SADTU is a subsidiary of the Congress of South African Trade Unions (COSATU), a member of the ruling Tripartite Alliance, together with the ANC and South African Communist Party.

The recent move will significantly destabilise the Liberal opposition’s budgetary process in the Western Cape, the only province it governs. They are forced to make R248 million in cuts under current conditions.

WCED head Brent Walters, in the recent budget circular, outlined stringent measures, citing the exclusion of substitute posts, excluding maternity leave scenarios. Acting appointments against vacant substantive School Management Team (SMT) posts, excluding principal posts, will not be facilitated.

Additionally, the filling of all office-based public service posts will be frozen, with activation limited to critical positions upon approval. These measures, effective from April 1, 2024, aim to stabilize the affordable post landscape within the confines of cost containment.

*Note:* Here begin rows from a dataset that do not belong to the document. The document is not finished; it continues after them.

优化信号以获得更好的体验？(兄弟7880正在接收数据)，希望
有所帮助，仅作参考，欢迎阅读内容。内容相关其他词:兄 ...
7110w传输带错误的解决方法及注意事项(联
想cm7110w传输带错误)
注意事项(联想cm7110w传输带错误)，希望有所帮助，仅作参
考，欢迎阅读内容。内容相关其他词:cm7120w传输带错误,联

SADTU’s provincial secretary, Sibongile Kwazi, expressed dissatisfaction, and contends that substitutes being available only for educators on maternity leave could lead to unmanageable class sizes, especially in schools unable to afford substitutes. The circular’s silence on educators on incapacity leave and ill-health retirement raised concerns about the potential impact on academic outcomes.

Of course, SADTU was not concerned as to how else to make up for the funding shortfall.

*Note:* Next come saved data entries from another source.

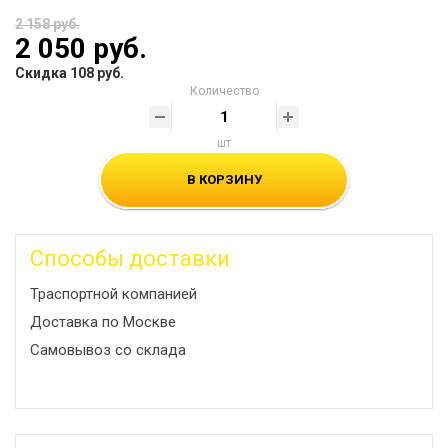
2 158 руб.
2 050 руб.
Скидка 108 руб.
Количество
шт
В КОРЗИНУ
Способы доставки
Траспортной компанией
Доставка по Москве
Самовывоз со склада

The disagreement extends to the formal vacancy list for filling Post Level 1 vacancies, with SADTU proposing an alternative approach through Section 6A of the Employment of Educators Act, which governs the “first appointment or appointment after break in service of educator”.

The section requires all appointments for the filling of vacancies by teachers who have stood down for a period of time greater than a year to be run through the department heads. This imposes a significant paperwork requirement.

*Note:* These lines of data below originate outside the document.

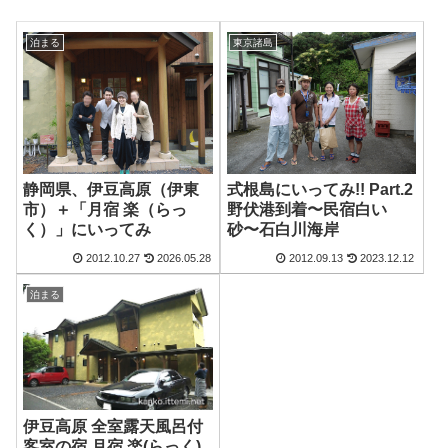
泊まる
東京諸島
静岡県、伊豆高原（伊東
式根島にいってみ!! Part.2
市）＋「月宿 楽（らっ
野伏港到着〜民宿白い
く）」にいってみ
砂〜石白川海岸
2012.10.27
2026.05.28
2012.09.13
2023.12.12
泊まる
伊豆高原 全室露天風呂付
客室の宿 月宿 楽(らっく)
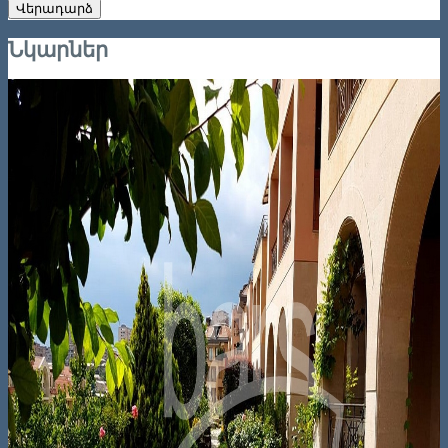
Վերադարձ
Նկարներ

Education MEC David Maynier attributed his actions to a substantial R716.4 million cut from the National Treasury, forcing a realignment of priorities and inevitably impacting plans for learner expansion and infrastructure development.

As the WCED walks this budgetary tightrope, the intersection of financial constraints and educational imperatives underscores the delicate balance required to navigate the challenges ahead.